Holographic Will, though, isn’t the only thing that Stoltz is excited about in the upcoming months. In a nod to his origins, Stoltz acknowledges Binghamton’s more than 50-year-history in cinema — the program helped many of Stoltz’s elders, friends and mentors get their starts when they themselves were students here in the ‘70s — and his desire to teach a new generation of filmmakers.

“My hope is that I can help students who don’t already have that clear path, to encourage them to be open to new ideas, to be frank about what they’re interested in and what they’re not interested in, and to remind people that the college campus can be a place to find all those things,” said Stoltz, who is working with both undergraduates and the first-ever class of cinema graduate students. “If you’re looking in the right places, the campus can provide so much for you.”

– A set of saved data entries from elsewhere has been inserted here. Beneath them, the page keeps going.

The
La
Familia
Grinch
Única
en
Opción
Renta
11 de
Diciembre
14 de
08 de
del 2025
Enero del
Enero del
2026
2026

Although he doesn’t have to go to a Blockbuster anymore to watch a film, it can still be just as hard as it was in the early aughts to find the resources and audiences that are so essential to filmmaking, said Stoltz, whose as passionate about his work as ever. It turns out that all you really need to start in cinema is to dream that it’s possible.

“I wasn’t trying to be the next Wes Anderson. I was really thinking about it in terms of expression and creativity and doing it with this kind of very simple means, the way that a punk band does. Maybe you don’t even know how to play, but you can make a lot of noise. And maybe only three or four people want to watch it, but you have an audience. Not that the point of making experimental film is to be obscure — but you can be as specific and esoteric as you want,” Stoltz said. “You will find people who are interested, you will find other artists who are making work that’s in conversation with your work.”